Henry Clay Dean (27 October 1822 – 6 February 1887) was a Methodist Episcopal preacher, lawyer, orator and author who was a critic of the American Civil War and the Lincoln Administration.
In 1845 he joined the Methodist Episcopal Conference of Virginia and began to preach in the mountain region of that state where he remained for four years.
In 1850 he removed to Iowa, locating to Pittsburg in Van Buren County, where he preached through the Keosauqua circuit, joining the Fairfield Conference.
He was a public speaker of rare eloquence and was frequently invited to deliver lectures, among which was a ‘Reply to Ingersoll,' ‘The Constitution,' ‘Declaration of Independence' and many other topics.
He opposed the Lecompton Constitution written by proslavery Kansans and supported the popular sovereignty view of Stephen Douglas.
In his article "The Bloodmarket of the Rich", Dean argued the entire war was conceived by an international conspiracy of bankers and "stock-gamblers".
[citation needed] Dean was arrested for disloyal utterances and confined in prison for two weeks by order of Government officials.
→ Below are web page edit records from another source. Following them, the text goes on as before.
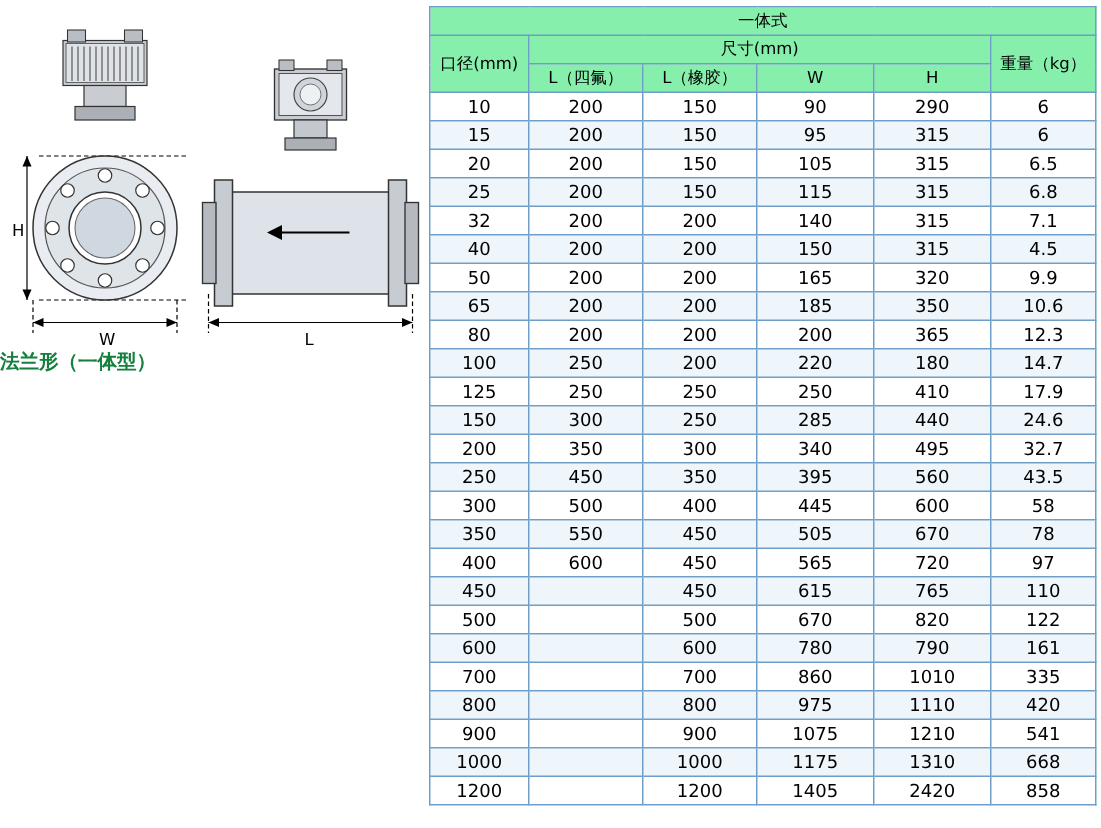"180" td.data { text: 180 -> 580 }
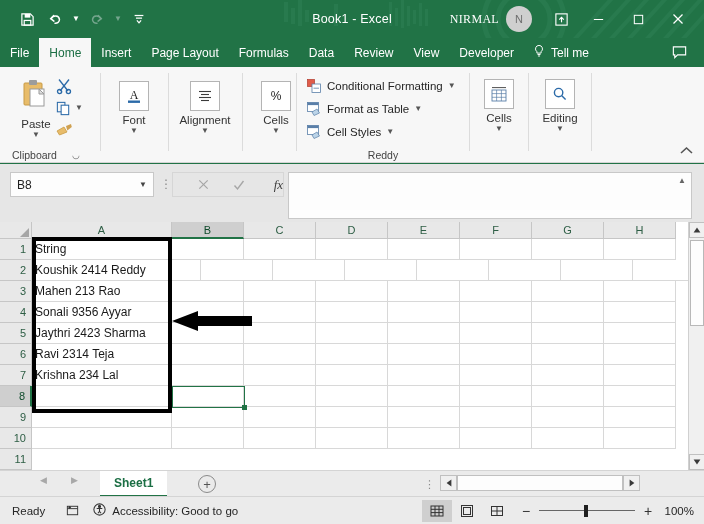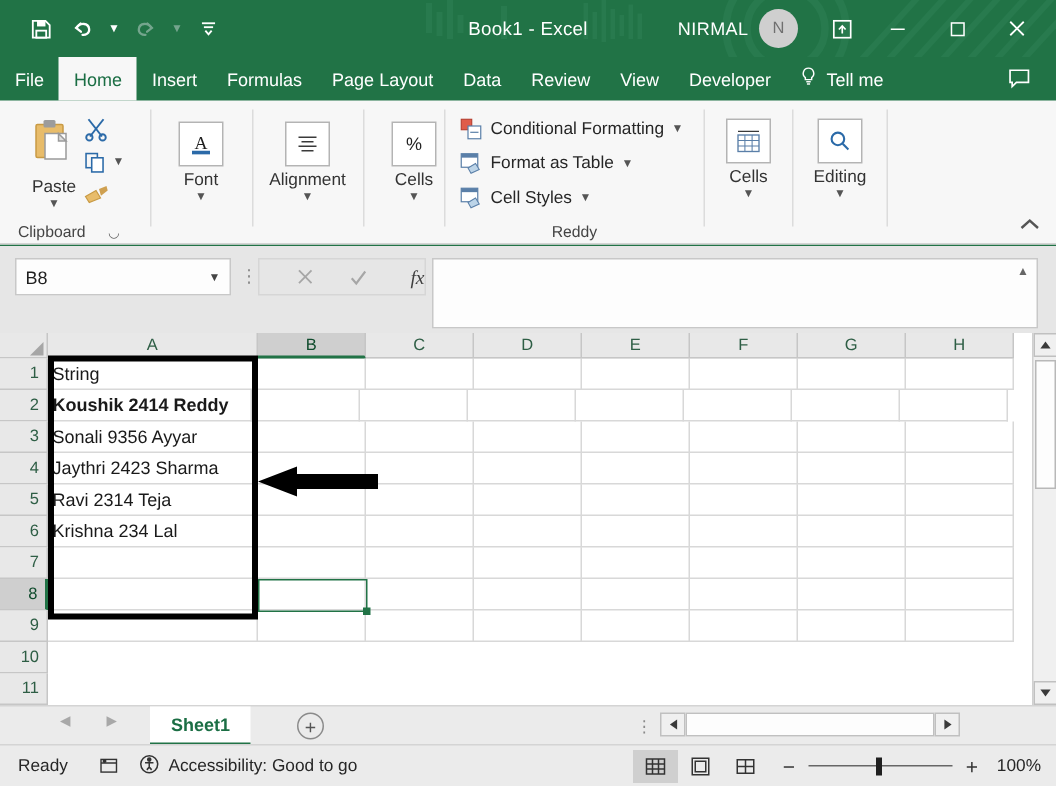"NIRMAL" .tb-user { font-family: none -> Liberation Serif, serif }
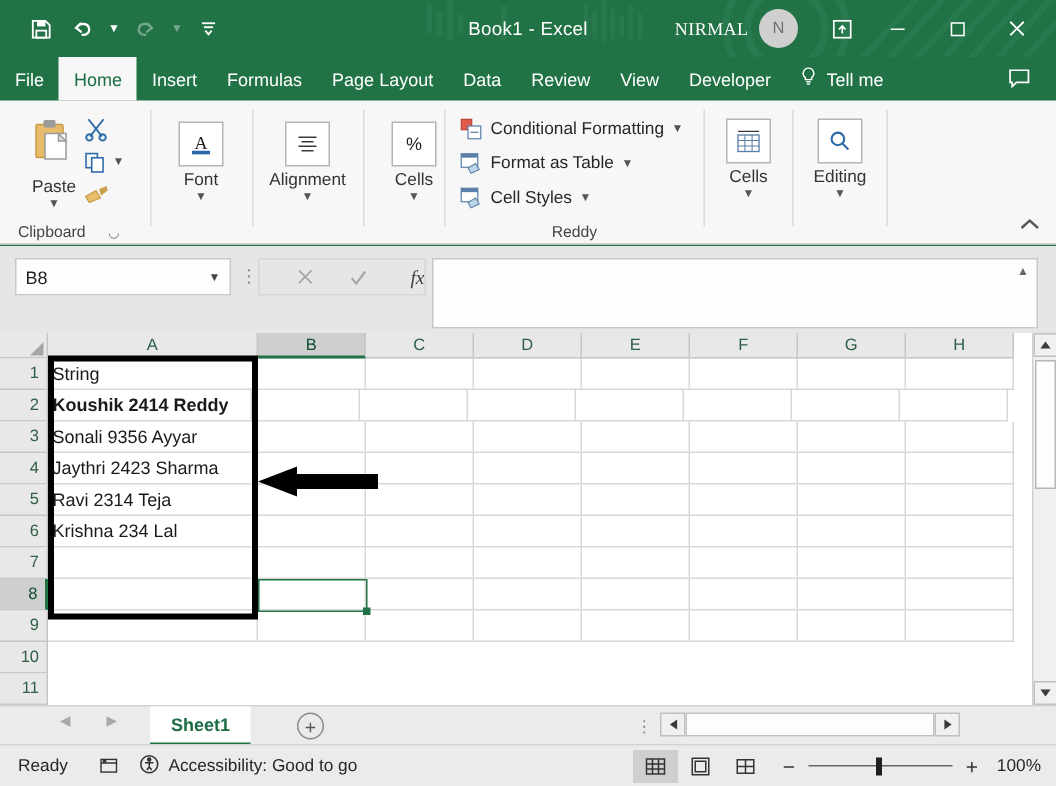"Formulas" div.tab { order: before "Page Layout" -> after "Page Layout" }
He would sit down on a curbstone with his book, careless or unconscious of the clatter of commerce and the tramp of the passing crowds, and bury himself in his studies by the hour, never changing his position except to draw in his knees now and then to let a dray pass unobstructed; and when his book was finished, its contents, however abstruse, had been burned into his memory, and were his permanent possession.